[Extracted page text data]
◆ ◆ ◆ ◆ ◆
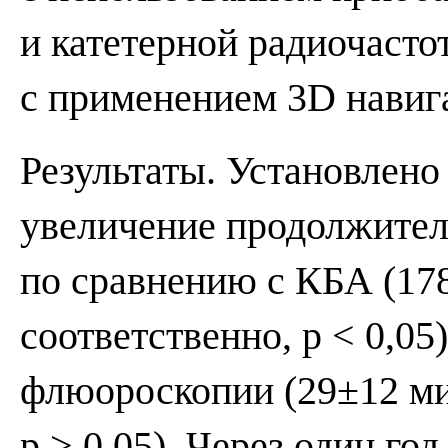
и катетерной радиочасто
с применением 3D навиг
Результаты. Установлено
увеличение продолжите
по сравнению с КБА (17
соответственно, p < 0,0
флюороскопии (29±12 мин
p > 0,05). Через один г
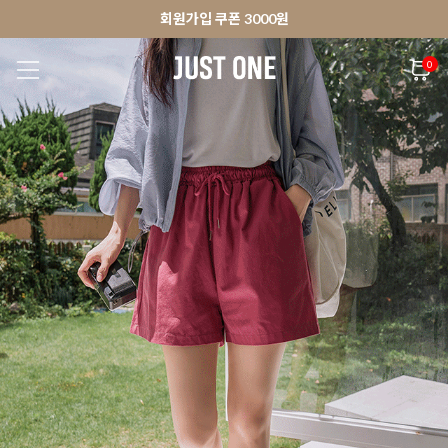
🚀오늘출발상품 당일발송 배송중
앱 다운로드 10% 할인쿠폰
앱 다운로드 10% 할인쿠폰
회원가입 쿠폰 3000원
0
NEW 7%
BEST
🚀오늘출발
MADE . J
상의
팬츠
아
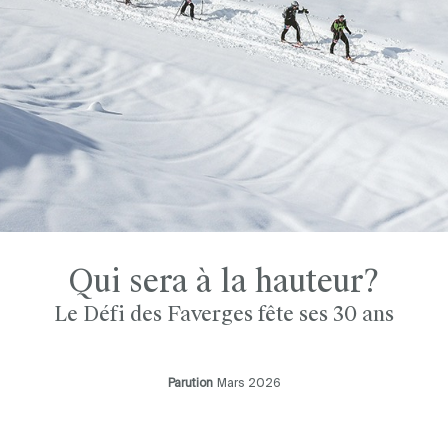
Qui sera à la hauteur?
Le Défi des Faverges fête ses 30 ans
Parution
Mars 2026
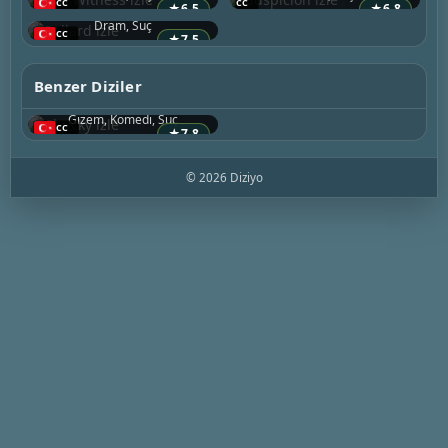
2025 • ABD
★
6.5
★
6.8
Dram, Suç
★
7.5
Chucky
Benzer Diziler
2021 • ABD
Gizem, Komedi, Suç
★
7.8
© 2026 Diziyo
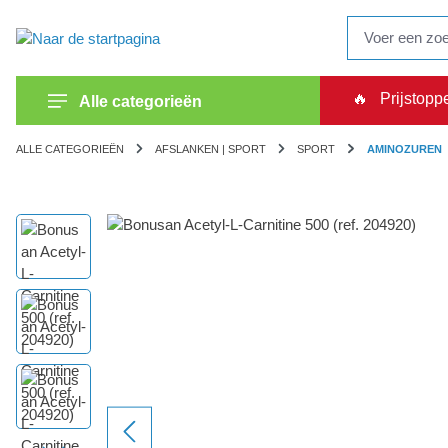
oekopdracht
Ga naar de hoofdnavigatie
🔥
Prijstopp
Alle categorieën
ALLE CATEGORIEËN
AFSLANKEN | SPORT
SPORT
AMINOZUREN
Afbeeldingengalerij overslaan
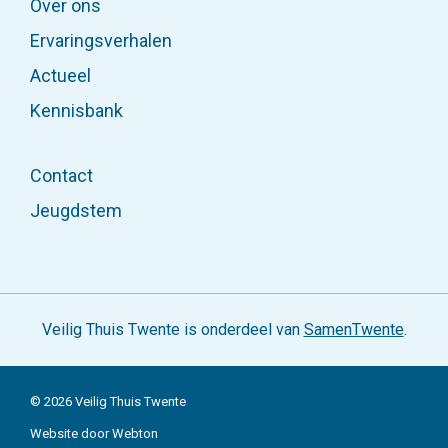
Over ons
Ervaringsverhalen
Actueel
Kennisbank
Contact
Jeugdstem
Veilig Thuis Twente is onderdeel van
SamenTwente
.
© 2026 Veilig Thuis Twente
Website door Webton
◆ ◆ ◆ ◆ ◆
◆ The problem ◆
Give back the data exactly. Skip any images.

◆ Task solution ◆
и катетерной радиочасто
с применением 3D навиг
Результаты. Установлено
увеличение продолжите
по сравнению с КБА (17
соответственно, p < 0,0
флюороскопии (29±12 мин
p > 0,05). Через один г
🚀오늘출발상품 당일발송 배송중
앱 다운로드 10% 할인쿠폰
앱 다운로드 10% 할인쿠폰
회원가입 쿠폰 3000원
0
NEW 7%
BEST
🚀오늘출발
MADE . J
상의
팬츠
아
Qui sera à la hauteur?
Le Défi des Faverges fête ses 30 ans
Parution
Mars 2026
2025 • ABD
★
6.5
★
6.8
Dram, Suç
★
7.5
Chucky
Benzer Diziler
2021 • ABD
Gizem, Komedi, Suç
★
7.8
© 2026 Diziyo
oekopdracht
Ga naar de hoofdnavigatie
🔥
Prijstopp
Alle categorieën
ALLE CATEGORIEËN
AFSLANKEN | SPORT
SPORT
AMINOZUREN
Afbeeldingengalerij overslaan
Over ons
Ervaringsverhalen
Actueel
Kennisbank
Contact
Jeugdstem
Veilig Thuis Twente is onderdeel van
SamenTwente
.
© 2026 Veilig Thuis Twente
Website door Webton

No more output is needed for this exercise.